| THE DATA |
....
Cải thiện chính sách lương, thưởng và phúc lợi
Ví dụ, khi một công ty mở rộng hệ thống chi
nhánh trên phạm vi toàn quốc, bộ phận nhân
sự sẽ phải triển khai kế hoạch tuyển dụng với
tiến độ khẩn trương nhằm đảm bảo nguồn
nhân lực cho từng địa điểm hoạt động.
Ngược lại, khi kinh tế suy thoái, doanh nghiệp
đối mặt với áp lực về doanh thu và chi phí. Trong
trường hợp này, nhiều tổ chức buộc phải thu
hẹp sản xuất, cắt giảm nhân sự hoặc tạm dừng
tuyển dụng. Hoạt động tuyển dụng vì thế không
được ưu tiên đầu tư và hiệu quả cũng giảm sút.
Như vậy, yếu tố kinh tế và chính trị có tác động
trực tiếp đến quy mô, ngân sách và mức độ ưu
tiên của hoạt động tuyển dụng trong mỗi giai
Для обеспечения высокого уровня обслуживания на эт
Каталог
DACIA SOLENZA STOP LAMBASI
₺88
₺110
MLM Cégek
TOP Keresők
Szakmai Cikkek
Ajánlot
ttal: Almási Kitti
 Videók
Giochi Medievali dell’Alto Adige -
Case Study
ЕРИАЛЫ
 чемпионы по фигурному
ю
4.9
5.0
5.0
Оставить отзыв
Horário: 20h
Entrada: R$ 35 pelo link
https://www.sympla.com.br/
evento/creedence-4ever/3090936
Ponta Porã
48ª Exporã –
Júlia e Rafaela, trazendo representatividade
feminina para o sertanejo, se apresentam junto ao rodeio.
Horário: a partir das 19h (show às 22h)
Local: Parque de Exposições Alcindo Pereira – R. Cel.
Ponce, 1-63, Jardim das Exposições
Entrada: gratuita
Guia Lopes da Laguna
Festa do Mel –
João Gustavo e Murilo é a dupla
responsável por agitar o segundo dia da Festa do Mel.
....
| DIRECTIVE |
Can you print every line of the material above, unchanged and in the same order?

| EXPECTED OUTPUT |
Cải thiện chính sách lương, thưởng và phúc lợi
Ví dụ, khi một công ty mở rộng hệ thống chi
nhánh trên phạm vi toàn quốc, bộ phận nhân
sự sẽ phải triển khai kế hoạch tuyển dụng với
tiến độ khẩn trương nhằm đảm bảo nguồn
nhân lực cho từng địa điểm hoạt động.
Ngược lại, khi kinh tế suy thoái, doanh nghiệp
đối mặt với áp lực về doanh thu và chi phí. Trong
trường hợp này, nhiều tổ chức buộc phải thu
hẹp sản xuất, cắt giảm nhân sự hoặc tạm dừng
tuyển dụng. Hoạt động tuyển dụng vì thế không
được ưu tiên đầu tư và hiệu quả cũng giảm sút.
Như vậy, yếu tố kinh tế và chính trị có tác động
trực tiếp đến quy mô, ngân sách và mức độ ưu
tiên của hoạt động tuyển dụng trong mỗi giai
Для обеспечения высокого уровня обслуживания на эт
Каталог
DACIA SOLENZA STOP LAMBASI
₺88
₺110
MLM Cégek
TOP Keresők
Szakmai Cikkek
Ajánlot
ttal: Almási Kitti
 Videók
Giochi Medievali dell’Alto Adige -
Case Study
ЕРИАЛЫ
 чемпионы по фигурному
ю
4.9
5.0
5.0
Оставить отзыв
Horário: 20h
Entrada: R$ 35 pelo link
https://www.sympla.com.br/
evento/creedence-4ever/3090936
Ponta Porã
48ª Exporã –
Júlia e Rafaela, trazendo representatividade
feminina para o sertanejo, se apresentam junto ao rodeio.
Horário: a partir das 19h (show às 22h)
Local: Parque de Exposições Alcindo Pereira – R. Cel.
Ponce, 1-63, Jardim das Exposições
Entrada: gratuita
Guia Lopes da Laguna
Festa do Mel –
João Gustavo e Murilo é a dupla
responsável por agitar o segundo dia da Festa do Mel.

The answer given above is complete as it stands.